2. The method of operating the overhead hoist transport system of claim 1, wherein a teaching unit is not used.

3. The method of operating the overhead hoist transport system of claim 1, wherein the load port comprises:

a loading platform for loading at least one article; and

a plurality of kinetic pins disposed on the loading platform, wherein the image capture unit directly picks up an image of the kinetic pins in the teaching step.

4. The method of operating the overhead hoist transport system of claim 1, wherein the article comprises a front open united pod (FOUP) or a standard mechanical interfaces (SMIFs).

5. A method of operating an overhead hoist transport system, comprising:

providing a control unit, a vehicle and a load port, wherein the vehicle is connected to the control unit, and the vehicle comprises an image capture unit; and

performing an unloading step, the unloading step comprising:

picking up an image of the load port by the image capture unit;

transferring the image of the load port to the control unit; and

determining a position of the load port according to the image of the load port and driving the vehicle to unload an article to the load port correctly.

6. The method of operating the overhead hoist transport system of claim 5, wherein the load port comprises:

a loading platform for loading the article; and

a plurality of kinetic pins disposed on the loading platform, wherein the image capture unit directly picks up an image of the kinetic pins in the unloading step.

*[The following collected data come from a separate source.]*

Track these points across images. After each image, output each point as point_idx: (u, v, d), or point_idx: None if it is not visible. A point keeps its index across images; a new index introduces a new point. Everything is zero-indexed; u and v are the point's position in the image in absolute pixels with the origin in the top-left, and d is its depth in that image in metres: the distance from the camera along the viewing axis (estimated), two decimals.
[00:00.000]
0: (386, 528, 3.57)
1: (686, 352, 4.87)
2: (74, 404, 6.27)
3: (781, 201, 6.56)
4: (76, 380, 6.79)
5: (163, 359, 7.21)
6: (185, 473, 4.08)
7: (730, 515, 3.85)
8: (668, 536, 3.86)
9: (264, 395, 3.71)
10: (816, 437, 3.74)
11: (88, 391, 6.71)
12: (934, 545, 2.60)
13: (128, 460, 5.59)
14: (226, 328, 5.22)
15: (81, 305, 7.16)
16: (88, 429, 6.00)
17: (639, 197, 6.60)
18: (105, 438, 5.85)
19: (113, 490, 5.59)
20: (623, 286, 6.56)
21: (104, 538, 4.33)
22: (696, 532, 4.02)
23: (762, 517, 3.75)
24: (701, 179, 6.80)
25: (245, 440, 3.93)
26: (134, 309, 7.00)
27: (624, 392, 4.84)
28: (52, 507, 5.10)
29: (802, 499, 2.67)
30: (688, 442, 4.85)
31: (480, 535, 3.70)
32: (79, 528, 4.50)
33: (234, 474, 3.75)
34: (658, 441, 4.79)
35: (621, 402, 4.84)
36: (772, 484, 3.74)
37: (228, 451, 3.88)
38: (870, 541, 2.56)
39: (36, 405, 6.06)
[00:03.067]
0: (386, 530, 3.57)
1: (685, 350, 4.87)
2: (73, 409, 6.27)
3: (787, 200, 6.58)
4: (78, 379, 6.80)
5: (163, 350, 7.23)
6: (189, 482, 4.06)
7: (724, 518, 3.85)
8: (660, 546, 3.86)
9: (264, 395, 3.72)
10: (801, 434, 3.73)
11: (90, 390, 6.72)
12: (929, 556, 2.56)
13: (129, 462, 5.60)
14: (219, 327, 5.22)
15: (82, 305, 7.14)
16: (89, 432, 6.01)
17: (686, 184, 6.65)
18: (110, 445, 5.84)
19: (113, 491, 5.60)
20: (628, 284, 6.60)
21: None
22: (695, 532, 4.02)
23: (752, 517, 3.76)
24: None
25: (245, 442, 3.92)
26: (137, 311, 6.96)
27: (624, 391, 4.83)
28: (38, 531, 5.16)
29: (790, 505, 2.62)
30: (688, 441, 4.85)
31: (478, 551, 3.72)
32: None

7. The method of operating the overhead hoist transport system of claim 5, wherein the article comprises a front open united pod or a standard mechanical interfaces.

8. A method of operating an overhead hoist transport system, comprising:

providing a control unit, a vehicle and a load port, wherein the vehicle is connected to the control unit, the vehicle comprises an image capture unit, and an article is on the load port; and

performing a loading step, the loading step comprising: picking up an image of the article by the image capture unit; transferring the image of the article to the control unit; and determining a position of the article according to the image of the article and driving the vehicle to load the article from the load port correctly.

9. The method of operating the overhead hoist transport system of claim 8, wherein the article comprises a plurality of stacking holes on a surface of the article, and the image capture unit directly picks up an image of the stacking holes in the loading step.

10. The method of operating the overhead hoist transport system of claim 8, wherein the article comprises a front open united pod or a standard mechanical interfaces.

11. An overhead hoist transport system for carrying an article to a predetermined position, and the overhead hoist transport system comprising:

a hoist arm;

a driving part connected to the hoist arm, wherein the driving part drives the hoist arm to extend or draw back along a direction;

a platform connected to the hoist arm, wherein the platform is used for carrying the article; and

an image capture unit disposed on an opposite side of the platform with respect to the driving part.

12. The overhead hoist transport system of claim 11, wherein the image capture unit picks up an image of the predetermined position.

13. The overhead hoist transport system of claim 11, wherein the article comprises a front open united pod or a standard mechanical interfaces.

14. The overhead hoist transport system of claim 11, wherein the predetermined position comprises a load port.